Em algumas narrativas observou-se tendência a construir uma imagem de relações idealizadas com o papel do trabalho. Contudo, ao falarem na rotina do serviço, sobretudo aqueles que trabalham em linha de produção ou atividades braçais, ficou evidente essa contradição, fulgente no discurso de Tainara, que inicia seu relato de forma pouco convincente, com elogios, mas logo depois altera sua fala. Era muito bom trabalhar, gostava do que eu fazia [...] era bom também entre aspas, porque no final do dia estava muito cansada, sem ânimo para nada (Tainara).

Logo, fica claro que as relações com o trabalho não eram tão boas. De um reticente “gostava” para um efusivo “entre aspas”, a representação das relações de trabalho passa de um extremo para outro em poucos segundos. Nem todos fazem um caminho tão rápido de desidealização. Alguns têm dificuldade de relacionar os processos de trabalho em que estavam inseridos com o desgaste físico e psicológico. Em um momento apontam para um ótimo ambiente de trabalho e em outro demonstram insatisfação. Para Taís, “as amizades que eu tinha no meu trabalho eram muito legais, nem via o tempo passar. Cozinhava com amor. Tudo o que eu mais queria era voltar ao meu trabalho”. Na conclusão do pensamento, sinaliza “[...] o que prejudicou a minha saúde foi ficar muito tempo em pé” (Taís).

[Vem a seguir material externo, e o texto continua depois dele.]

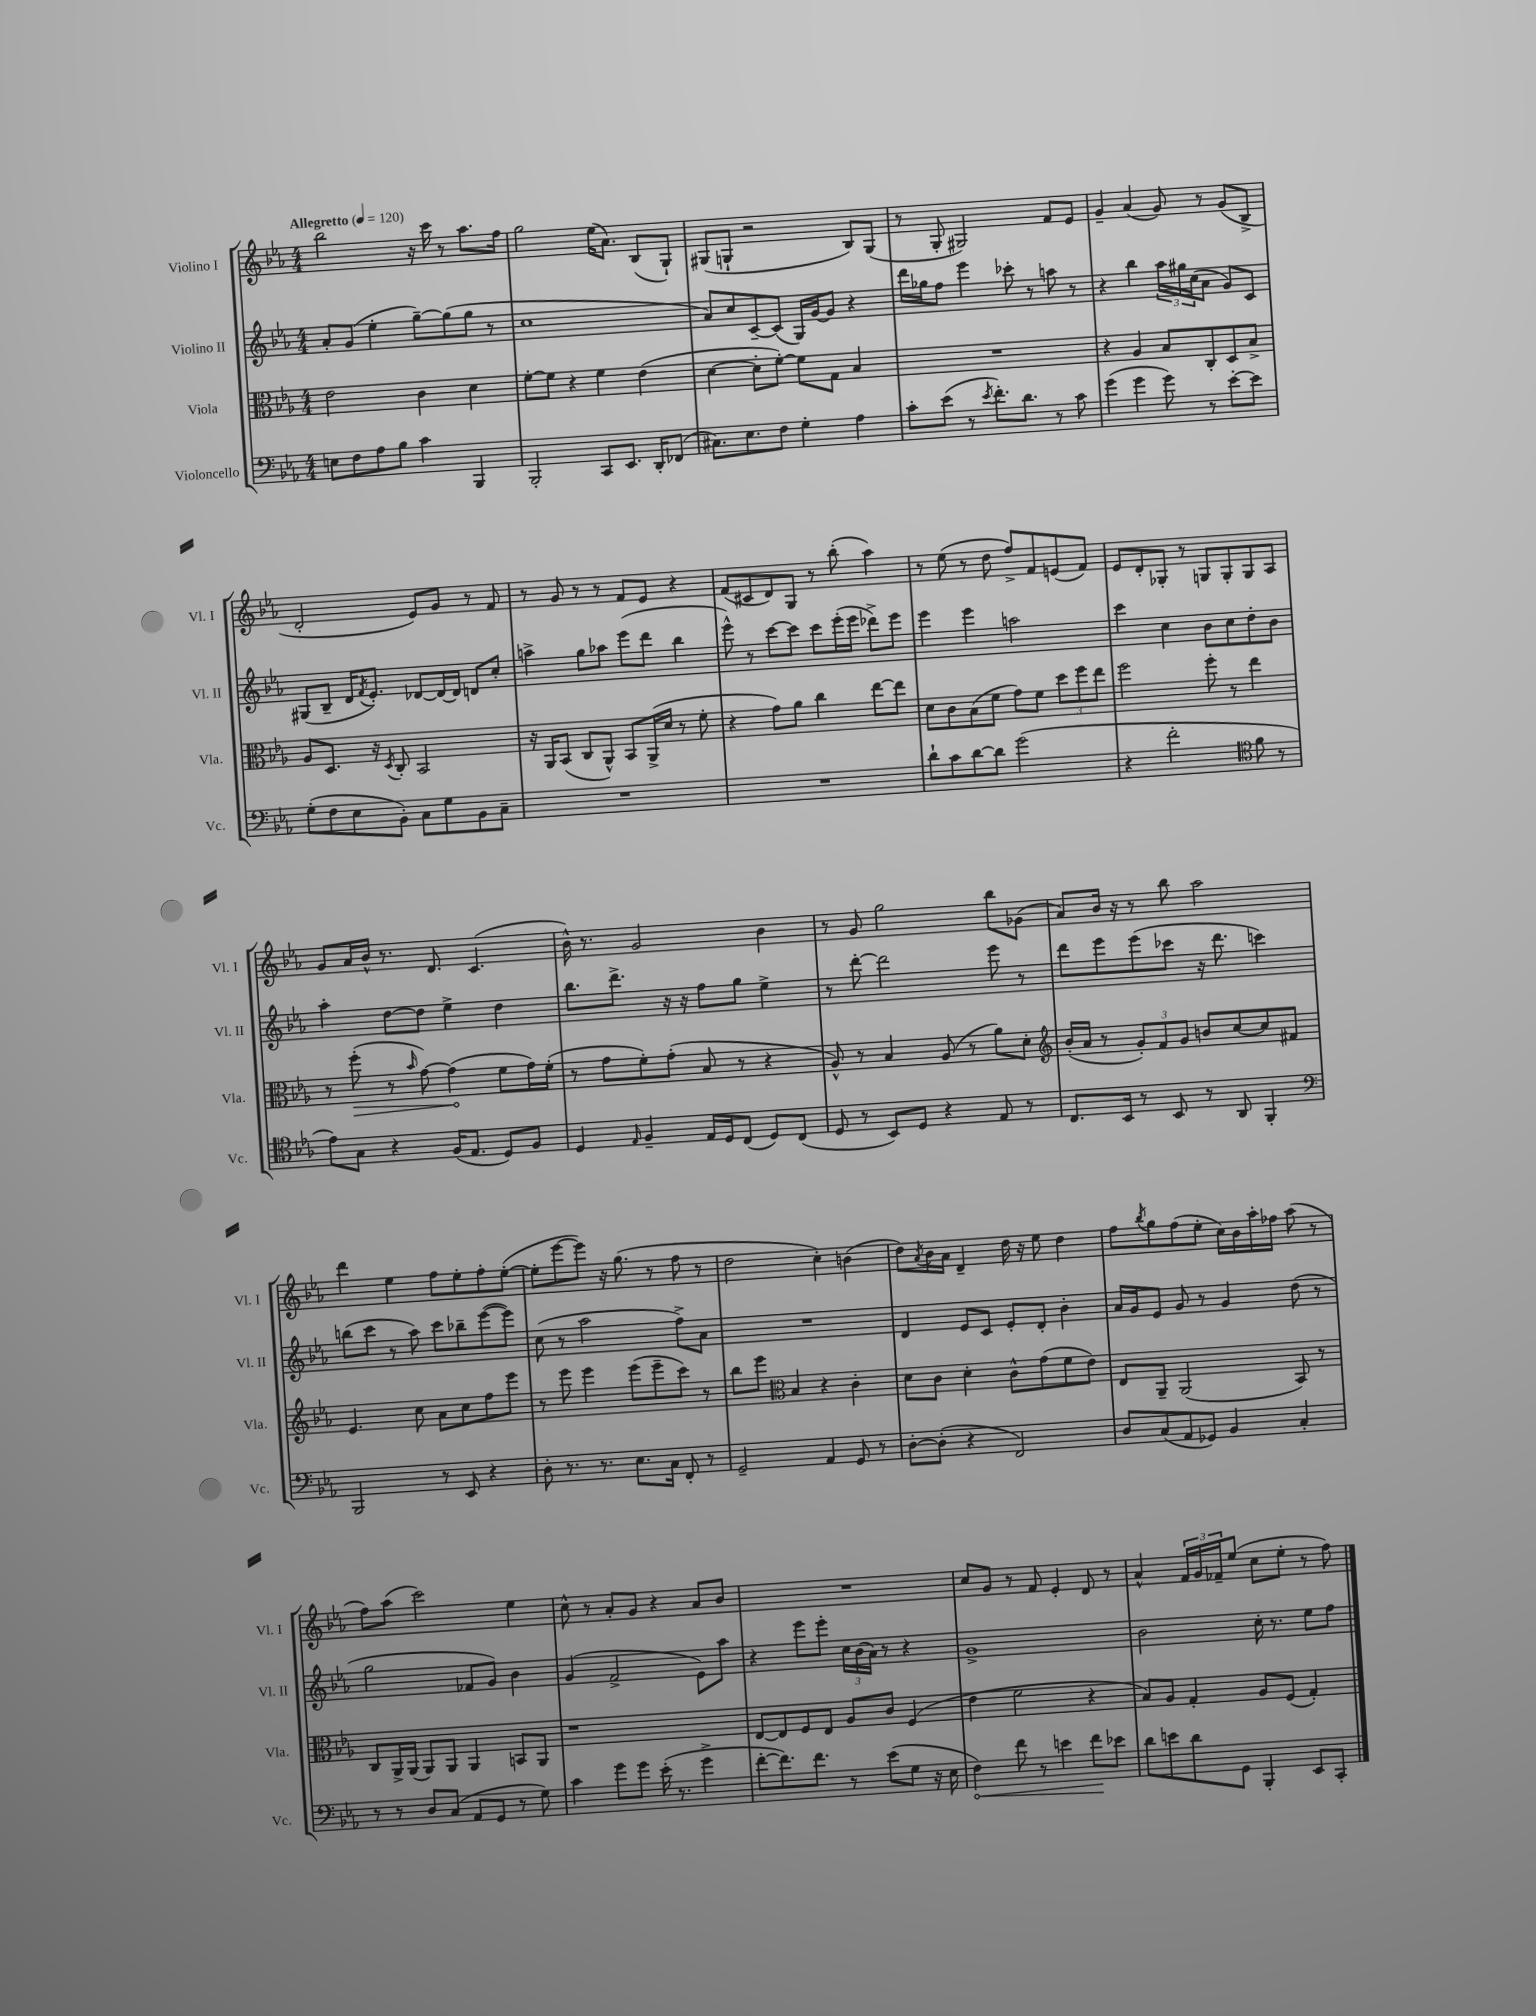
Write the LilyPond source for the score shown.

<<
\new StaffGroup <<
\new Staff = "s0" \with { instrumentName = "Violino I" shortInstrumentName = "Vl. I" } {
    \clef treble \key ees \major \numericTimeSignature \time 4/4 \tempo "Allegretto" 4 = 120
    bes''2 r16 c'''16 r8 aes''8. f''16 |
    g''2 ees''16( aes'8.) bes8( g8-!) |
    gis8( g8-! r2 bes8) g8( |
    r8 g8-. gis2) f'8 ees'8 |
    g'4-- aes'4( g'8) r8 g'8( bes8-> |
    d'2-. ees'8) g'8 r8 f'8 |
    r8 g'8 r8 r8 f'8 ees'8 r4 |
    f'8( cis'8 d'8) g8 r8 bes''8-.( aes''4) |
    r8 ees''8( r8 d''8 f''8->) f'8 e'8( f'8) |
    ees'8 d'8-. ges8-. r8 g8 g8-. g8 aes8 |
    g'8 aes'16 bes'16-^ r8. d'8. c'4.( |
    bes'16-^) r8. g'2 bes'4 |
    r8 g'8 g''2 bes''8 ges'8( |
    aes'8) bes'16 r16 r8 bes''8 aes''2 |
    d'''4 ees''4 f''8 ees''8-. f''8-. ees''8~-.( |
    ees''8-. ees'''8~ ees'''8) r16 g''8.( r8 f''8 r8 |
    d''2 c''4-.) b'4( |
    d''8) \acciaccatura { aes'8 } bes'16 aes'16 d'4-- d''16 r16 ees''8 d''4 |
    f''8 \acciaccatura { bes''8 } g''8 f''8( ees''8-. c''16) bes'16 aes''16-. fes''16 aes''8( r8 |
    f''8) aes''8( c'''2) ees''4 |
    c''8-^ r8 aes'8-. g'8 r4 aes'8 bes'8 |
    R1 |
    c''8 g'8 r8 f'8 ees'4-. d'8 r8 |
    aes'4-^ \tuplet 3/2 { f'16 g'16 fes'16-- } ees''8( c''8 ees''8-. r8 f''8) \bar "|." |
}
\new Staff = "s1" \with { instrumentName = "Violino II" shortInstrumentName = "Vl. II" } {
    \clef treble \key ees \major \numericTimeSignature \time 4/4
    aes'8-. g'8( ees''4-. g''8~--) g''8( g''8 r8 |
    c''1 |
    aes'8) c''8 c'8~-- c'8( g16) g'16~ g'8 r4 |
    d'''16 ges''16 f''8 ees'''4 ces'''8-. r8 a''8 r8 |
    r4 bes''4 \tuplet 3/2 { aes''16 gis''16 c''16( } aes'8 g'8) c'8 |
    gis8( bes8-- d'16 \acciaccatura { f'8 } ees'8.-.) des'8~ des'16~ des'16 d'8 c''8-. |
    a''4-> g''8 aes''8 ees'''8( d'''8 bes''4 |
    ees'''8-^) r8 c'''8~ c'''8 c'''8 ees'''16-.( ees'''16 des'''8->) ees'''8 |
    ees'''4 ees'''4 a''2 |
    c'''4 c''4 bes'8 c''8 d''8-. bes'8 |
    aes''4-. d''8~ d''8 ees''4-> d''4 |
    bes''8. d'''8.-> r16 r16 f''8 g''8 ees''4-> |
    r8 d'''8~-. d'''2 ees'''8 r8 |
    d'''8 ees'''8 ees'''8( ces'''8 r16 d'''8. c'''4) |
    b''8( c'''8 r8 aes''8) c'''8 bes''8-- ees'''8~( ees'''8) |
    c''8( r8 aes''2 f''8->) aes'8 |
    R1 |
    d'4 ees'8 c'8 ees'8-. d'8-. bes'4-. |
    aes'16 g'16 ees'8 g'8 r8 g'4 d''8( r8 |
    g''2 fes'8 g'8) bes'4 |
    g'4( f'2-> ees'8) aes''8 |
    r4 ees'''8 ees'''8-. \tuplet 3/2 { c''16 bes'16( aes'16) } r8 r4 |
    g'1-> |
    bes'2 c''16-. r8. ees''8 f''8 \bar "|." |
}
\new Staff = "s2" \with { instrumentName = "Viola" shortInstrumentName = "Vla." } {
    \clef alto \key ees \major \numericTimeSignature \time 4/4
    ees'2 c'4 d'4 |
    f'8~-. f'8 r4 f'4 ees'4( |
    d'4~ d'8-. f'8~-.) f'8 g8 bes4 |
    R1 |
    r4 aes4 bes8 c8-. d8 bes8-> |
    aes8 d8. r16 \acciaccatura { d8 } c8-. bes,2 |
    r16 aes,16 bes,8( c8 aes,8-^) bes,8 aes,16->( d'16 r8 f'8-. |
    r4 g'8) aes'8 c''4 ees''8~ ees''8 |
    d'8 c'8 bes8( f'8 g'8) f'8 \tuplet 3/2 { d''8 f''8 ees''8 } |
    f''2 f''8-. r8 ees''4 |
    r8 \once \override Hairpin.circled-tip = ##t f''8-.\>( r8 \grace { bes'16 } g'8~) g'4\!( f'8 g'16) f'16-.( |
    r8 g'8 f'8-.) g'8-.( bes8 r8 r4 |
    aes8-^) r8 bes4 aes8( r8 aes'8) d'8-. |
    \clef treble bes'16-.( aes'16 r8 \tuplet 3/2 { g'8-.) f'8 g'8 } b'8 c''8~ c''8 fis'8 |
    ees'4. c''8 aes'8 c''8 f''8 ees'''8 |
    r8 ees'''8 ees'''4 ees'''8( ees'''8-- c'''8) r8 |
    bes''8 ees'''8 \clef alto bes4 r4 c'4-. |
    d'8 c'8 d'4-. c'8-^ g'8( f'8 ees'8) |
    ees8 aes,8-- aes,2( bes,8) r8 |
    c8 aes,16-> aes,16( aes,8) aes,8 aes,4 b,8 aes,8 |
    r1 |
    ees8~ ees8 f8 ees8 aes8 c'8 f4( |
    ees'4 f'2 r4 |
    bes8) aes8 g4-. aes8 f8( g4-.) \bar "|." |
}
\new Staff = "s3" \with { instrumentName = "Violoncello" shortInstrumentName = "Vc." } {
    \clef bass \key ees \major \numericTimeSignature \time 4/4
    e8 f8 aes8 bes8 c'4 bes,,4 |
    bes,,2-. c,8 ees,8. d,16-. fes,8( |
    cis8.) ees8. f8 g4-. aes4 |
    c'8-. ees'8( r8 \acciaccatura { ees'8 } f'8.-.) d'8. r8 c'8 |
    g'4( g'4 g'8) r8 ees'8~-. ees'8 |
    g8-.( f8 ees8 bes,8-.) c8 g8 bes,8 c8-- |
    R1 |
    R1 |
    d'8-! c'8 d'8~ d'8 g'2( |
    r4 f'2-. \clef tenor f'8 r8 |
    ees'8) g8 r4 f16( ees8. d8) f8 |
    d4 \grace { ees16 } f4-- ees16 d16 c8( d8) c8( |
    d8 r8 bes,8) d8 r4 ees8 r8 |
    c8. bes,16 r8 bes,8 r8 aes,8 f,4-. |
    \clef bass bes,,2 r8 ees,8 r4 |
    d8-. r8. r8. ees8. c16 f,8-. r8 |
    g,2-- aes,4 g,8 r8 |
    d8~-. d8-.( r4 f,2) |
    d8 c8( aes,8 ges,8) bes,4 c4-. |
    r8 r8 d8 c8( aes,8 g,8 r8 g8) |
    c'4 g'8 g'8 ees'16-.( r8. g'4-> |
    f'8~-. f'8.) f'8. r8 ees'8( g8 r16 ees16 |
    \once \override Hairpin.circled-tip = ##t f4\<) f'8 r8 e'4 f'8\! ees'8 |
    d'8 e'8 d'8 g,8 bes,,4-. ees,8 c,8-. \bar "|." |
}
>>
>>
\layout { \context { \Score \remove "Bar_number_engraver" } }
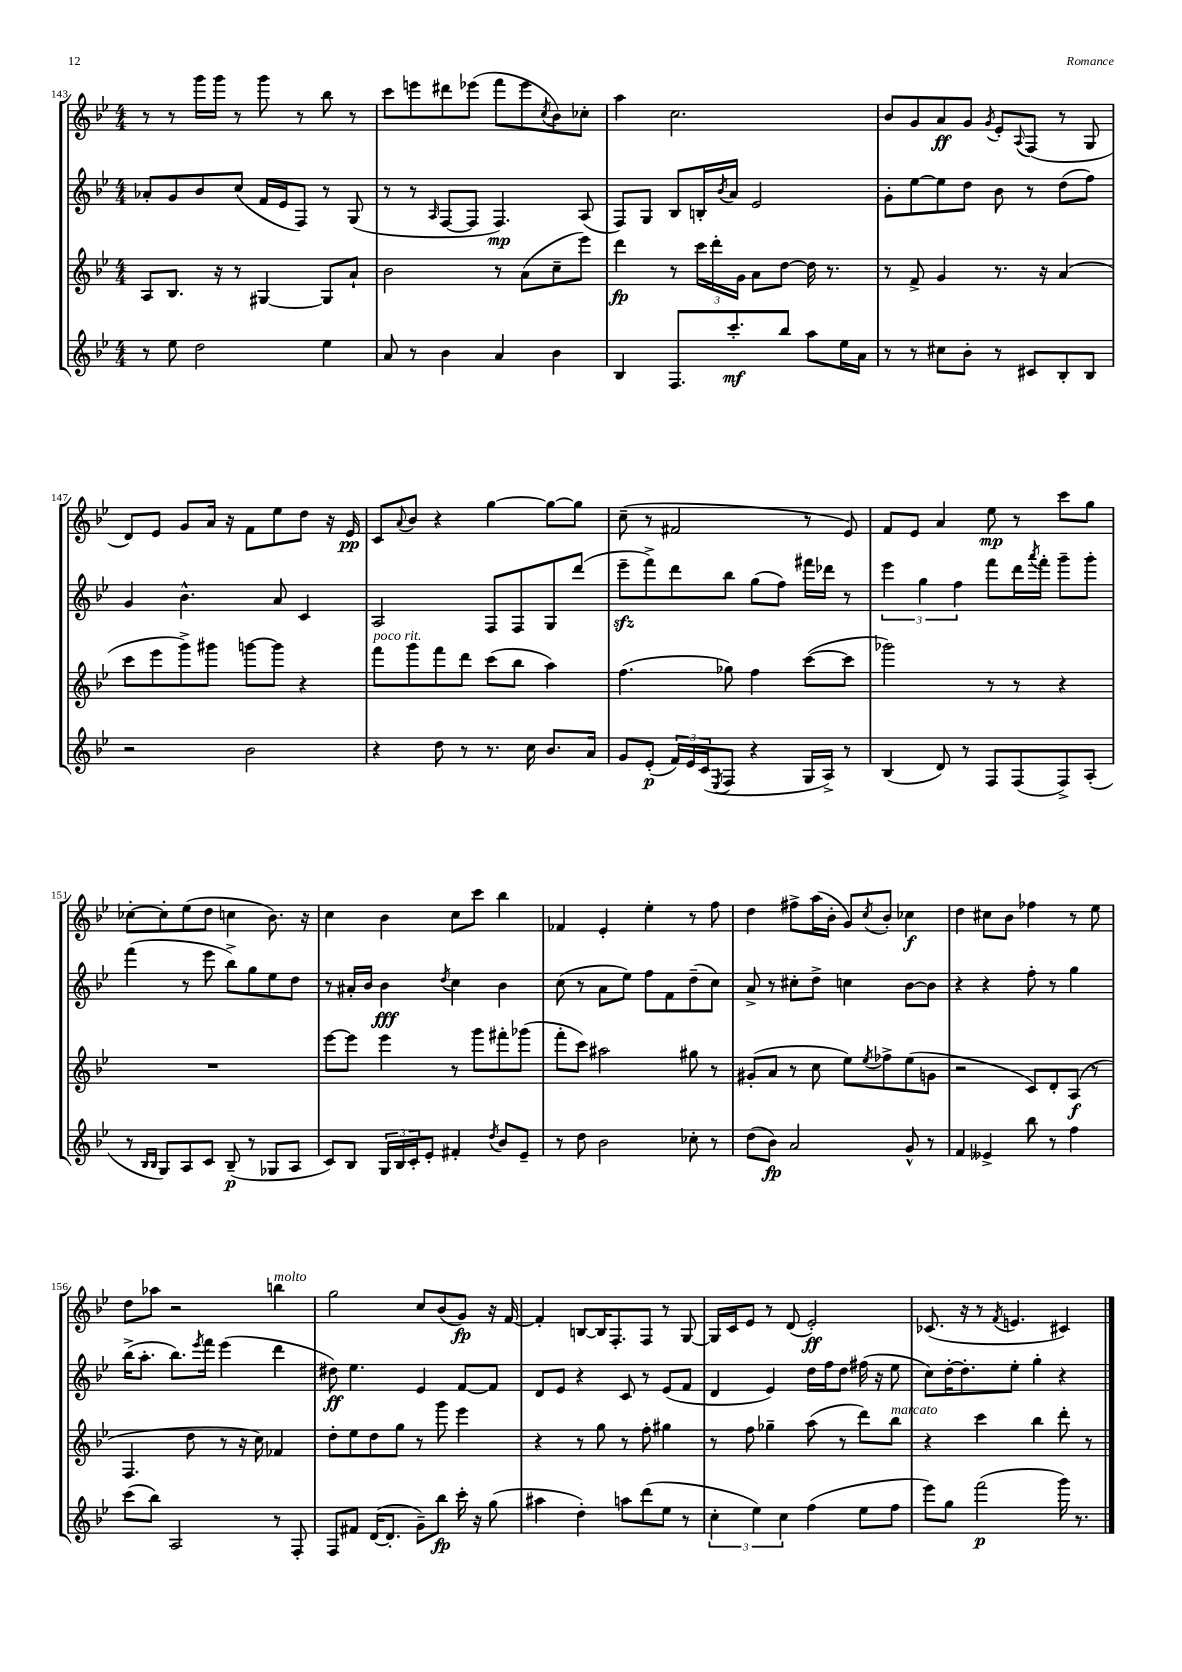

O processo de alienação subjetiva do trabalho vivo é um processo contraditório e complexo, que articula mecanismos de coerção/consentimento e de manipulação nas instâncias sociorreprodutivas, tendendo a dilacerar a dimensão física e subjetiva do trabalhador.

Para Alves (2013), os adoecimentos pelo trabalho atingem corpo e mente de homens e mulheres submetidos a relações sociais de trabalho capitalistas, caracterizadas pela subalternidade estrutural do trabalho ao capital.

Entre os pontos positivos destacados pelos entrevistados sobre as relações de trabalho elenca-se: “o trabalho me trazia alegria”, “não tenho nada para reclamar do meu trabalho”, “tinha muitos amigos no trabalho”, “o que eu sinto mais falta é da rotina do trabalhar”. Outros apontaram dificuldades: “a pressão do trabalho era uma dureza”, “as pessoas no trabalho não acreditavam que eu sentia dor”. Porém, a conexão direta entre trabalho e doença não foi percebida claramente nas narrativas.

O caráter conflituoso das relações de trabalho não deixa de existir por não ser manifestado de forma direta e aberta pelos trabalhadores, e o controle dos trabalhadores se dá, muitas vezes, pelo entendimento de que sem esse trabalho as condições podem sofrer maior retrocesso.